Work instruction: Only one stretch of the records below is wanted: the lines from the one holding "X16822857Y-3325637D01*" through the one holding "X19145143Y-2745066D01*". Return it exactly, both ends included.

The data:
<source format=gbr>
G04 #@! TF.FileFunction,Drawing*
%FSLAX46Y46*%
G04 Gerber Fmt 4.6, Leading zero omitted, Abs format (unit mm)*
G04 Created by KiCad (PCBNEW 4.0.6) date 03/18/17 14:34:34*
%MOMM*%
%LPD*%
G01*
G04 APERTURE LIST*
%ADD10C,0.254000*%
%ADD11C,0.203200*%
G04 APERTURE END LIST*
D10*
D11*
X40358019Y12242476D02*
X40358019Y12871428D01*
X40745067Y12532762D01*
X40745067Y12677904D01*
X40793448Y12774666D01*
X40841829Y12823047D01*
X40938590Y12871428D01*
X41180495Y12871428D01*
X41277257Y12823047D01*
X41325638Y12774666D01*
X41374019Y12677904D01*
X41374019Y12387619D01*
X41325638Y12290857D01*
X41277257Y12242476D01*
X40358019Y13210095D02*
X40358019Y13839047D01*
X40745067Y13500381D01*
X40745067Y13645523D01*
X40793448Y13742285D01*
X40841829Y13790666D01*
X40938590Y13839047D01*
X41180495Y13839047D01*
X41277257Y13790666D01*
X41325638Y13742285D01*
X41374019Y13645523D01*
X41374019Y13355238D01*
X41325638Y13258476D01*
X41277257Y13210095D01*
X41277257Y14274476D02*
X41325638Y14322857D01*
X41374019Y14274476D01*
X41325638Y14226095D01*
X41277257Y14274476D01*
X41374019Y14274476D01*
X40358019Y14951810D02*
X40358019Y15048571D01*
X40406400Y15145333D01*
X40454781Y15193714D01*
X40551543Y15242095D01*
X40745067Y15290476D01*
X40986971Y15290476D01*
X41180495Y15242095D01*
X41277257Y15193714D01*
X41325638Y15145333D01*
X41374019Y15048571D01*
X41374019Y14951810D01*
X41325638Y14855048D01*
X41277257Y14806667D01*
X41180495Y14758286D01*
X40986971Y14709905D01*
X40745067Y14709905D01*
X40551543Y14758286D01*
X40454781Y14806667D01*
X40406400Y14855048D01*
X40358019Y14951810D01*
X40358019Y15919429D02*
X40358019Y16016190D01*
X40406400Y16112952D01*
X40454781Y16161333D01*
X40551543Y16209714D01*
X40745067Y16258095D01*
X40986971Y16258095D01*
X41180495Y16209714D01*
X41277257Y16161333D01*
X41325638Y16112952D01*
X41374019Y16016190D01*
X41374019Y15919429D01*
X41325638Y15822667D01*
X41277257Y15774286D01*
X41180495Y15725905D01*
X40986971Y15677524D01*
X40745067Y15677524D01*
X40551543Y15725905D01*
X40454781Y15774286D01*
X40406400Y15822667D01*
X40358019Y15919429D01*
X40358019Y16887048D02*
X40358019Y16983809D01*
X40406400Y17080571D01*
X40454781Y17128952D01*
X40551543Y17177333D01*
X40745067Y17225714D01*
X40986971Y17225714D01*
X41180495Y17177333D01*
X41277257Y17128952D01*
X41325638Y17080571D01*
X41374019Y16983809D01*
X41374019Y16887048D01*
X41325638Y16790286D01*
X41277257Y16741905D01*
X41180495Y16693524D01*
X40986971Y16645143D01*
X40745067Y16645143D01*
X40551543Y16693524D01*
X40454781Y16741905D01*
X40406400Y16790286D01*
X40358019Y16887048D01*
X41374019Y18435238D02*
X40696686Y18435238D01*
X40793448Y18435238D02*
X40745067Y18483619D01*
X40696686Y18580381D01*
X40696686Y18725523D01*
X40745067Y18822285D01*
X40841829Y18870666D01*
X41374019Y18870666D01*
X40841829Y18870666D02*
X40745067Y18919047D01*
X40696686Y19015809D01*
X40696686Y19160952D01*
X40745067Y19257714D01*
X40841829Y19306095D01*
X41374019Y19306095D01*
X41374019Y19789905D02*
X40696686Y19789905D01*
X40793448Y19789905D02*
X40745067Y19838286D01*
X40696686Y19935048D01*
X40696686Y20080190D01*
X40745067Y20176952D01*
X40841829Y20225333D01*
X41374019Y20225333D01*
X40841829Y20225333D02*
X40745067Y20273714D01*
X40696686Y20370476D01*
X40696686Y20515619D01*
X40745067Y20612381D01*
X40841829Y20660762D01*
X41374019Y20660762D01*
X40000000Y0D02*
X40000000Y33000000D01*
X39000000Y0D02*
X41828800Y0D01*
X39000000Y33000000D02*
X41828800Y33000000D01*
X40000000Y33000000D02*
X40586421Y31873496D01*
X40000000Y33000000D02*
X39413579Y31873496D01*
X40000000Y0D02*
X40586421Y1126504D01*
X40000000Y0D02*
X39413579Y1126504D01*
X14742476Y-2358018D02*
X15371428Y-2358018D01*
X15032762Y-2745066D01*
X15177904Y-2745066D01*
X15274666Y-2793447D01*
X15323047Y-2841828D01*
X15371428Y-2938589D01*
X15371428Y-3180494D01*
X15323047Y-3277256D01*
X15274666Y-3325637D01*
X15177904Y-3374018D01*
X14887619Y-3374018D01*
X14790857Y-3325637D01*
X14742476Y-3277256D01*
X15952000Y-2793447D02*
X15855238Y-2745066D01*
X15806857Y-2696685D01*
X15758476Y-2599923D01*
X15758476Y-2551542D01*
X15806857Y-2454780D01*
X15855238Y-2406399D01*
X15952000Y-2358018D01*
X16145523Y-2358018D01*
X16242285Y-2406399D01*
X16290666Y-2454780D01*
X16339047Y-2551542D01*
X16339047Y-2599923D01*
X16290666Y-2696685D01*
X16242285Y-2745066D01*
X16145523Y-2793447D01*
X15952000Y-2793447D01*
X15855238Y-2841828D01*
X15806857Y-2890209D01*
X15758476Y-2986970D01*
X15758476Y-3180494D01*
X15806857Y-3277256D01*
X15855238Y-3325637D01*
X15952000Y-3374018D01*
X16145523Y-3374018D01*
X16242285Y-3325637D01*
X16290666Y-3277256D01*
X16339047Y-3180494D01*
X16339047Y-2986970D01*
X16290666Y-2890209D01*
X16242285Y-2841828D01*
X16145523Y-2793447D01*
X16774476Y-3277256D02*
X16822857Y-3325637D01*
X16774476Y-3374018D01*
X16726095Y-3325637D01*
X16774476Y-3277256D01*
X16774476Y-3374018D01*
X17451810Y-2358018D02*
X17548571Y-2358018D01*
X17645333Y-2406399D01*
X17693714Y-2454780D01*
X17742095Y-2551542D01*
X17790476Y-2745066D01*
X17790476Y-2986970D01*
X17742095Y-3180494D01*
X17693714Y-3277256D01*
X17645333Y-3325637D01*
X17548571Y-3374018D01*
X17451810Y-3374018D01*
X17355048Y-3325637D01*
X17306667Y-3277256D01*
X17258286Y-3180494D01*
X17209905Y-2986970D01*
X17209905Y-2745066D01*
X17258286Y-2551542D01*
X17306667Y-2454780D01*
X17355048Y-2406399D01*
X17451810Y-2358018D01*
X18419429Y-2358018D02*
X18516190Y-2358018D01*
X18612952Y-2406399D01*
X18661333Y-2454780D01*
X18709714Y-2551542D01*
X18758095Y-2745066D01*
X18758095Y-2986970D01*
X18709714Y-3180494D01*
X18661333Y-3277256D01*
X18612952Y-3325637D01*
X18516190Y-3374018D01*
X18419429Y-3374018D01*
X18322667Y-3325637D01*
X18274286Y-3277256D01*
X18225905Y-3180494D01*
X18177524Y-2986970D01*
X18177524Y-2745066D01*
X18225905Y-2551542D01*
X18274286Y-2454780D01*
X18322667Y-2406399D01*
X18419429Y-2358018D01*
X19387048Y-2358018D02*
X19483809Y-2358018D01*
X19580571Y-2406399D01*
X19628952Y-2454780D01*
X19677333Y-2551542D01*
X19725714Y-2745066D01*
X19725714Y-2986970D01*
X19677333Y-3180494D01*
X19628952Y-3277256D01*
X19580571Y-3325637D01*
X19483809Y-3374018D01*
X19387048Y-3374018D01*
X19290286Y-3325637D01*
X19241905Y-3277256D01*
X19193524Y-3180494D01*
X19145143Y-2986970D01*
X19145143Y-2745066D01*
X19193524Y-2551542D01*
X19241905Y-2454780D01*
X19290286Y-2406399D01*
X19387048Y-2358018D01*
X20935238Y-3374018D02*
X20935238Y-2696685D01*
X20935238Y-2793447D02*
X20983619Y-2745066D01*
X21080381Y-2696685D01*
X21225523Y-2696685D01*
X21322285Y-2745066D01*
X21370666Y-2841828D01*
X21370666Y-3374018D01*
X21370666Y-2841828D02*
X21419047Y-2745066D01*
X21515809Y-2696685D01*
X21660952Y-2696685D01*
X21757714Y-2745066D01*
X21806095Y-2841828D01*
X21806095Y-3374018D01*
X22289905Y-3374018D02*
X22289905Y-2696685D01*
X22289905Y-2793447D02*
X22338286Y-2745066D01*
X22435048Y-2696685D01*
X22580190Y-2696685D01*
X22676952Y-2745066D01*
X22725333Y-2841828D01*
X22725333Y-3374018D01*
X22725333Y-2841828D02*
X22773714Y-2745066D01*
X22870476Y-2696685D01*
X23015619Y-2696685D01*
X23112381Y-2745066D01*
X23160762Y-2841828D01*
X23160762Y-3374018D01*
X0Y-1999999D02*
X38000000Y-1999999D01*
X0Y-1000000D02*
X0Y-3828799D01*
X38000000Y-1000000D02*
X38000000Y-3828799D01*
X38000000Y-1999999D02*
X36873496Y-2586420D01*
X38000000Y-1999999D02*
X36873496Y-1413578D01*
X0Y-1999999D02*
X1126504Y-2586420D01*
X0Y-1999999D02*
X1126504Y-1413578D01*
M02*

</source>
...
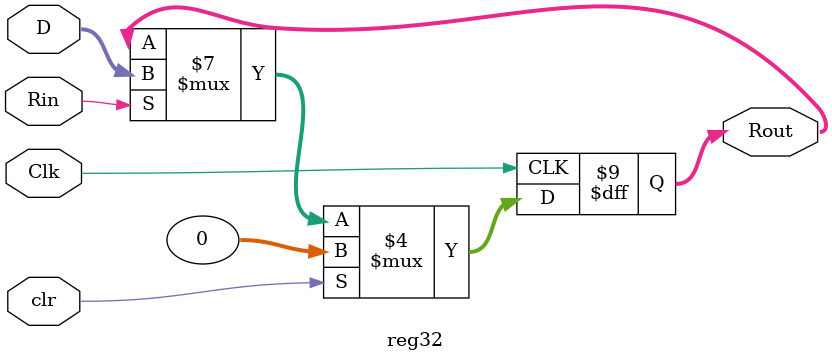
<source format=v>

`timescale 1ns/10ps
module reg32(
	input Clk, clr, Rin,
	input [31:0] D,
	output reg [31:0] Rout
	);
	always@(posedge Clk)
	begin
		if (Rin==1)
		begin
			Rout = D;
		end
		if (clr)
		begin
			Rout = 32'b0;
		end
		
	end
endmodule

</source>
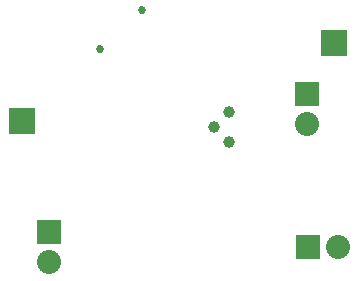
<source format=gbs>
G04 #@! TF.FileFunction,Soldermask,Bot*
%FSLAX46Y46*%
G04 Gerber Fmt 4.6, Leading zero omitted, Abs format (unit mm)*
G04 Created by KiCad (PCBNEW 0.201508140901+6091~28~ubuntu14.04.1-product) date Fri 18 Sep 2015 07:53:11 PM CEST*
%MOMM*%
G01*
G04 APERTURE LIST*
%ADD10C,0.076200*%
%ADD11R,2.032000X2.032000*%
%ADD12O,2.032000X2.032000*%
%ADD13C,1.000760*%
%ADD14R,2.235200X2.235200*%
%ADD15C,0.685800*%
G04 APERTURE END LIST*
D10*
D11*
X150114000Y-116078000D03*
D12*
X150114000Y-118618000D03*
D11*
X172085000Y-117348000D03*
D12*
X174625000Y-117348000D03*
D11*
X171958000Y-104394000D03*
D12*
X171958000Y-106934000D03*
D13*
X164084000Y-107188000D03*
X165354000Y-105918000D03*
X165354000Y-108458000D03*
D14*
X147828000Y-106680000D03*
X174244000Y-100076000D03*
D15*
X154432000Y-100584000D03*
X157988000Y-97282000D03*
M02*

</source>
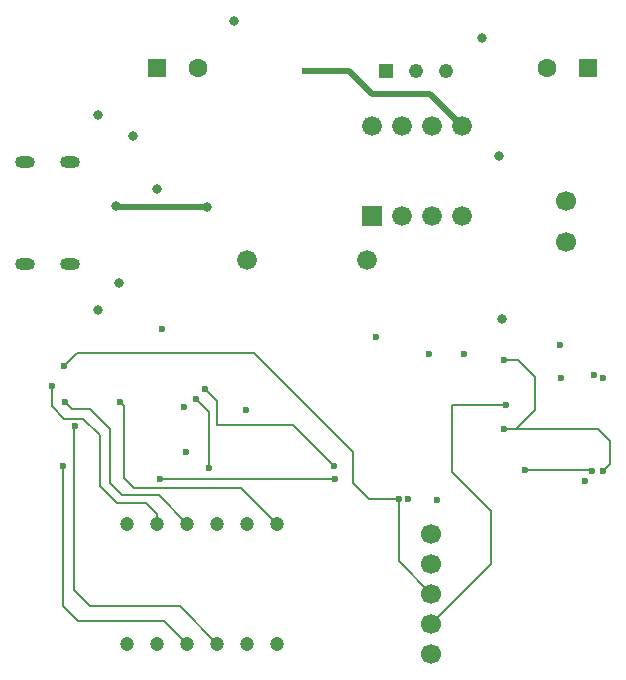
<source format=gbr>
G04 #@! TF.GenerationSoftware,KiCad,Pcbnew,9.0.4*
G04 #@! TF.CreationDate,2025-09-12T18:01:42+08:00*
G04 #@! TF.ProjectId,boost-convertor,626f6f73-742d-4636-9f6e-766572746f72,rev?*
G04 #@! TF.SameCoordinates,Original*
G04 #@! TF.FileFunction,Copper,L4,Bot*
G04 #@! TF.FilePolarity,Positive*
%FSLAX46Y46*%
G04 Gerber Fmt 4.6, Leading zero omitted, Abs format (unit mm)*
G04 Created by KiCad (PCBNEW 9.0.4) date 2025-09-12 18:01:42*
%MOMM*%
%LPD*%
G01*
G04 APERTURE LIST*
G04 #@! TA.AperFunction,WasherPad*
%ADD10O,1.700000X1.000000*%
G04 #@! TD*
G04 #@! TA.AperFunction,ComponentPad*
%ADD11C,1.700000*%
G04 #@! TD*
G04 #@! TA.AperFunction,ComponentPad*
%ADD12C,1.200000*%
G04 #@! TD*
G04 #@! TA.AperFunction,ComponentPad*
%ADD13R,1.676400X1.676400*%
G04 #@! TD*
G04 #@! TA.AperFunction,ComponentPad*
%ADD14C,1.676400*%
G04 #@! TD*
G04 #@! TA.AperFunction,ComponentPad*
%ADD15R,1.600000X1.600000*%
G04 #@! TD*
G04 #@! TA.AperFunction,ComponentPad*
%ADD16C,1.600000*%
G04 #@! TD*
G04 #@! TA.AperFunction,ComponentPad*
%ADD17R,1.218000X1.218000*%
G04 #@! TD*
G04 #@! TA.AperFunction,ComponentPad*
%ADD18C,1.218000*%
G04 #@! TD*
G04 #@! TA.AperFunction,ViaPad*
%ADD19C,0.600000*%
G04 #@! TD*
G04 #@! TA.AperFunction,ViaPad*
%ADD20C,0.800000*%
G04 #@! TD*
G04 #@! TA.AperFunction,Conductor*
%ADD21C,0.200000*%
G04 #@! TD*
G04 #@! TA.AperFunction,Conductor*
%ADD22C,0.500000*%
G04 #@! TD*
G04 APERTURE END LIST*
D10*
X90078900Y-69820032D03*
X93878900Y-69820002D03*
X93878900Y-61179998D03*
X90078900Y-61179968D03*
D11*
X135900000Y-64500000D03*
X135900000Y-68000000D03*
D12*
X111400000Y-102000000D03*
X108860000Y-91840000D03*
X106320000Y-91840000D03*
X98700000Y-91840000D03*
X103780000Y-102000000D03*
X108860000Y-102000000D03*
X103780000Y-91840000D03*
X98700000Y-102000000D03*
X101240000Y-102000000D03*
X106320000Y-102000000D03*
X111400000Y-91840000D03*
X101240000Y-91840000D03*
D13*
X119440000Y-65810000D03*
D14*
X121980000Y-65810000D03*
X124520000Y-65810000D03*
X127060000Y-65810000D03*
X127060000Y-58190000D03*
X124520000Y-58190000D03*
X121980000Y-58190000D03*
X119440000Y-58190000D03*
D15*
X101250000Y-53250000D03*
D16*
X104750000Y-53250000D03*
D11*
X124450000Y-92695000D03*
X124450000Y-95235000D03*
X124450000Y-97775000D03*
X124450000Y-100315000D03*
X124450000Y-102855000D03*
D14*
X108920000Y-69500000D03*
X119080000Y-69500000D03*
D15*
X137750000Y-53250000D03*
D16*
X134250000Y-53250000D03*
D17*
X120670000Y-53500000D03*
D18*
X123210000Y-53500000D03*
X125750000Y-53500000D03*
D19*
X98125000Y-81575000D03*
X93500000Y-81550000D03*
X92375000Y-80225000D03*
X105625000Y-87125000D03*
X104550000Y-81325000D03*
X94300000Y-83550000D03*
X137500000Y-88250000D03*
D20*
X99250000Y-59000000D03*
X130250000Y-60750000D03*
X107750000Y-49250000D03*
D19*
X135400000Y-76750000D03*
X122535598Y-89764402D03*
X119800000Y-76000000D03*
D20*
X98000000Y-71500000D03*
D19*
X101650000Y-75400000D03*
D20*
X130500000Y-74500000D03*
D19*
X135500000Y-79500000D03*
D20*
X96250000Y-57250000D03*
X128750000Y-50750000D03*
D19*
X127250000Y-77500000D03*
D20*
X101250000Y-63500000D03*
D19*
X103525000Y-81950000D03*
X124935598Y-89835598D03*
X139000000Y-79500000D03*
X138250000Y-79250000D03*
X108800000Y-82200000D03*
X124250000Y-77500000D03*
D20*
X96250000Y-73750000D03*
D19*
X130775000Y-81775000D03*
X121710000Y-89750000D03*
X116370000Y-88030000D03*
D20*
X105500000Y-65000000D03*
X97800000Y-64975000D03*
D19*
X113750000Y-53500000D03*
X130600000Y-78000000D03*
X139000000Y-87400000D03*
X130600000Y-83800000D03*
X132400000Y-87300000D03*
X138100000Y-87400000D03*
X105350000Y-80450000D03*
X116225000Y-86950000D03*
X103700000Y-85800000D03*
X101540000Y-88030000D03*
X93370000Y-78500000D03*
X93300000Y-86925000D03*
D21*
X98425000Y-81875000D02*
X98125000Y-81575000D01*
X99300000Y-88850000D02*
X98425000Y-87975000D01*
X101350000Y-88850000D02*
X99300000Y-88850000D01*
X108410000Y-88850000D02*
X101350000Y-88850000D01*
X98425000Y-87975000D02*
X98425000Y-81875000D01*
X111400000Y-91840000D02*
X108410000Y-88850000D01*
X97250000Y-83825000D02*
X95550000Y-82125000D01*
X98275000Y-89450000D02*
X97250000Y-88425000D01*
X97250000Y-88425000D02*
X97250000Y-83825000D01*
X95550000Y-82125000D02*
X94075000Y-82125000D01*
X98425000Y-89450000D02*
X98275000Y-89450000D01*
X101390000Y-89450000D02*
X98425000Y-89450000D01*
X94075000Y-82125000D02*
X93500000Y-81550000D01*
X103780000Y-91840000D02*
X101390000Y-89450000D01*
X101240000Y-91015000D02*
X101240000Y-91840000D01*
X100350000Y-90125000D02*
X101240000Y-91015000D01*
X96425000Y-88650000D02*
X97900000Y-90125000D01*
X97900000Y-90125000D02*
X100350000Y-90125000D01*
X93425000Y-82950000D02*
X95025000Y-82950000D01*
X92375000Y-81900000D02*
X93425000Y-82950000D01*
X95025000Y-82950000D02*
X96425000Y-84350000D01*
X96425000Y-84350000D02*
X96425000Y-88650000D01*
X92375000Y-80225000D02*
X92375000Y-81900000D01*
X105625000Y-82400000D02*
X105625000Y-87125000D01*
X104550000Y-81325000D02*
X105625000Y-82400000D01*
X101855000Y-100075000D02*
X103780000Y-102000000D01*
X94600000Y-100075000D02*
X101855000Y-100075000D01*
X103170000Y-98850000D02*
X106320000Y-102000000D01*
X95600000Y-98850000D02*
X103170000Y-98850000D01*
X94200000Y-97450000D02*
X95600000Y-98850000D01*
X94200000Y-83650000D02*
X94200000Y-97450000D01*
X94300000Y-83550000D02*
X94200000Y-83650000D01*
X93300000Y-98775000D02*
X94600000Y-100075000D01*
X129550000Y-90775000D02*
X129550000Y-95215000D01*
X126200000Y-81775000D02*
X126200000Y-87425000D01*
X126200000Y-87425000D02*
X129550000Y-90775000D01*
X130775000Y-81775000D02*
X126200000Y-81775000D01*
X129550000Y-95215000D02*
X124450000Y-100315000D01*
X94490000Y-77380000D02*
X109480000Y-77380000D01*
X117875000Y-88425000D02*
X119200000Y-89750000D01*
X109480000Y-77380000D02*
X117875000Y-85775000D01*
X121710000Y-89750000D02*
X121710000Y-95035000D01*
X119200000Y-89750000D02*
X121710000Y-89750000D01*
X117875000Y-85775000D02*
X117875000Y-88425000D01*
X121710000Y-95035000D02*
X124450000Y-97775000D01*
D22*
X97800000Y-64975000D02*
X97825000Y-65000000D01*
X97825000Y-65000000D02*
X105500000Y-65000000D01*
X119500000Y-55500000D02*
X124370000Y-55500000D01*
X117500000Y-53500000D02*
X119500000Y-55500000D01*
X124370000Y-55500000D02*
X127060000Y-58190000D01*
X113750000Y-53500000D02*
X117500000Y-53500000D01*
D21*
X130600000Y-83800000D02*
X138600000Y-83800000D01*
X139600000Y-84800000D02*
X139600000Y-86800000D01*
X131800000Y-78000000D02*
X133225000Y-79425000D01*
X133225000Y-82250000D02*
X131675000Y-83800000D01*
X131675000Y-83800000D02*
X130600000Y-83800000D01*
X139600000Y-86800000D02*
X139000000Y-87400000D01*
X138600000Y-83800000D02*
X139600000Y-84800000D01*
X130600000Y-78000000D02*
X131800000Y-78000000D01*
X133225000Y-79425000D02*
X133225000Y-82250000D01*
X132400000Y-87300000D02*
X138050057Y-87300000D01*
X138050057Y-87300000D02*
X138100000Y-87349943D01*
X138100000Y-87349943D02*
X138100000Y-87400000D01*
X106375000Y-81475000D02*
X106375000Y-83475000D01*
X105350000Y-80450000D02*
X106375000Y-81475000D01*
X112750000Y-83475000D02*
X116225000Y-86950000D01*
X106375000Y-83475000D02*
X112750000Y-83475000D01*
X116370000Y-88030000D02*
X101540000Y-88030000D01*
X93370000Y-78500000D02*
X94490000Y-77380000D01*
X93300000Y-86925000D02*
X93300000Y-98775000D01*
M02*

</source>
--
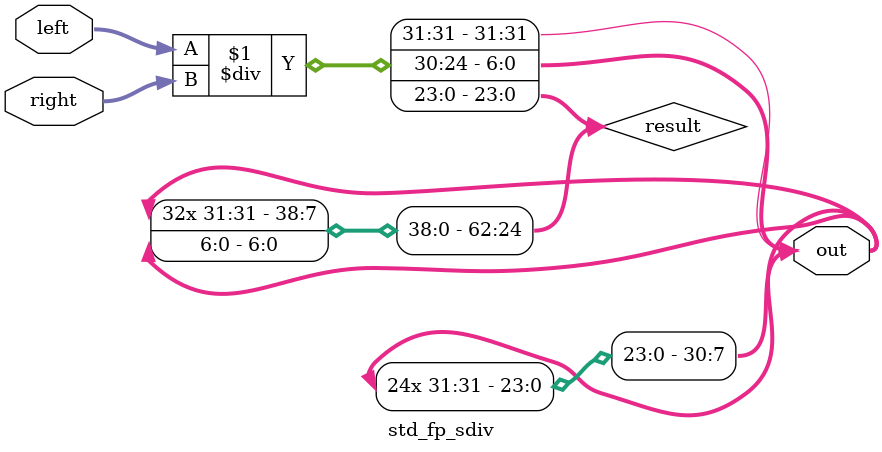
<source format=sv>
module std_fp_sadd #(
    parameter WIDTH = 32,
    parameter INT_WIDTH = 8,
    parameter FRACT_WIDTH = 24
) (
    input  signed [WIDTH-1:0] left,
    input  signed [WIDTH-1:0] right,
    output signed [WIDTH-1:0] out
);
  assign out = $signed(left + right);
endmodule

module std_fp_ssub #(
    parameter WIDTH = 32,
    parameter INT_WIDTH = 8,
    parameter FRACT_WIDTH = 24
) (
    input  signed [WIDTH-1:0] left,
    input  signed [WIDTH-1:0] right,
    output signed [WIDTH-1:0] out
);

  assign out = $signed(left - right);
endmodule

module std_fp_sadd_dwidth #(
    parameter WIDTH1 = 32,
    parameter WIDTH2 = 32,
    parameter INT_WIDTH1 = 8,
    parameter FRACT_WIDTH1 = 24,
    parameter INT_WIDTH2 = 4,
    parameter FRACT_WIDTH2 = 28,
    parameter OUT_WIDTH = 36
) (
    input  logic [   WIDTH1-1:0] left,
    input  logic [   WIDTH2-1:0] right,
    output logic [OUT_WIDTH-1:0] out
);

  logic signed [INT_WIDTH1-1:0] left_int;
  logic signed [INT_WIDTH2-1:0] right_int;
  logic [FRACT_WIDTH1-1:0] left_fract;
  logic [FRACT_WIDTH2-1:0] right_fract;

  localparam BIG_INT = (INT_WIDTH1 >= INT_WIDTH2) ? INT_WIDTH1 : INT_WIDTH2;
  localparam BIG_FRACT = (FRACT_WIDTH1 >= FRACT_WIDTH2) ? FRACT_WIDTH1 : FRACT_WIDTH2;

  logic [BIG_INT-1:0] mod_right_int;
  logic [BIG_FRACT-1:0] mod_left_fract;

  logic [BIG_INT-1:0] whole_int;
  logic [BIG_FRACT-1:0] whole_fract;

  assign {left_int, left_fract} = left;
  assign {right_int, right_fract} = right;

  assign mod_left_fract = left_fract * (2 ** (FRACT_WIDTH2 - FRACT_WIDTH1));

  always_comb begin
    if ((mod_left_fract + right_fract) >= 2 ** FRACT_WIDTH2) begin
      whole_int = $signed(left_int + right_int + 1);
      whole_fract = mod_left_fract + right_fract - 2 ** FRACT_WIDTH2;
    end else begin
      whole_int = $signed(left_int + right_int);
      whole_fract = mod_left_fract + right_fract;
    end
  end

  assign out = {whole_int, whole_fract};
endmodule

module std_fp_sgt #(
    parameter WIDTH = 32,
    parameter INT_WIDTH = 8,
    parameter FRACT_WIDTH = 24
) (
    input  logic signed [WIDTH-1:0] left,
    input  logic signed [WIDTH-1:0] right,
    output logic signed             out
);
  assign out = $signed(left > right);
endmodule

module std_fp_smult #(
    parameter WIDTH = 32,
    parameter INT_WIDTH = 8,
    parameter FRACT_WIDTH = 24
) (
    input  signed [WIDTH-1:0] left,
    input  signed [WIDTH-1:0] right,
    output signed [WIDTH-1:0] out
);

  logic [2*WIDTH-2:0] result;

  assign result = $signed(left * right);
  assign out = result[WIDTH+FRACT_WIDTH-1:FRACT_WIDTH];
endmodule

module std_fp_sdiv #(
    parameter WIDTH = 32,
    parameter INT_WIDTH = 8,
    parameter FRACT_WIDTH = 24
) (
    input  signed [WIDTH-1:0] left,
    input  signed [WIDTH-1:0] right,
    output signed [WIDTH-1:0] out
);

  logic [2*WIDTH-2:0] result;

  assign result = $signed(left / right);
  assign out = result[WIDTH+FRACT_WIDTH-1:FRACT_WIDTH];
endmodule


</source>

Answer to this exercise:
X16822857Y-3325637D01*
X16774476Y-3374018D01*
X16726095Y-3325637D01*
X16774476Y-3277256D01*
X16774476Y-3374018D01*
X17451810Y-2358018D02*
X17548571Y-2358018D01*
X17645333Y-2406399D01*
X17693714Y-2454780D01*
X17742095Y-2551542D01*
X17790476Y-2745066D01*
X17790476Y-2986970D01*
X17742095Y-3180494D01*
X17693714Y-3277256D01*
X17645333Y-3325637D01*
X17548571Y-3374018D01*
X17451810Y-3374018D01*
X17355048Y-3325637D01*
X17306667Y-3277256D01*
X17258286Y-3180494D01*
X17209905Y-2986970D01*
X17209905Y-2745066D01*
X17258286Y-2551542D01*
X17306667Y-2454780D01*
X17355048Y-2406399D01*
X17451810Y-2358018D01*
X18419429Y-2358018D02*
X18516190Y-2358018D01*
X18612952Y-2406399D01*
X18661333Y-2454780D01*
X18709714Y-2551542D01*
X18758095Y-2745066D01*
X18758095Y-2986970D01*
X18709714Y-3180494D01*
X18661333Y-3277256D01*
X18612952Y-3325637D01*
X18516190Y-3374018D01*
X18419429Y-3374018D01*
X18322667Y-3325637D01*
X18274286Y-3277256D01*
X18225905Y-3180494D01*
X18177524Y-2986970D01*
X18177524Y-2745066D01*
X18225905Y-2551542D01*
X18274286Y-2454780D01*
X18322667Y-2406399D01*
X18419429Y-2358018D01*
X19387048Y-2358018D02*
X19483809Y-2358018D01*
X19580571Y-2406399D01*
X19628952Y-2454780D01*
X19677333Y-2551542D01*
X19725714Y-2745066D01*
X19725714Y-2986970D01*
X19677333Y-3180494D01*
X19628952Y-3277256D01*
X19580571Y-3325637D01*
X19483809Y-3374018D01*
X19387048Y-3374018D01*
X19290286Y-3325637D01*
X19241905Y-3277256D01*
X19193524Y-3180494D01*
X19145143Y-2986970D01*
X19145143Y-2745066D01*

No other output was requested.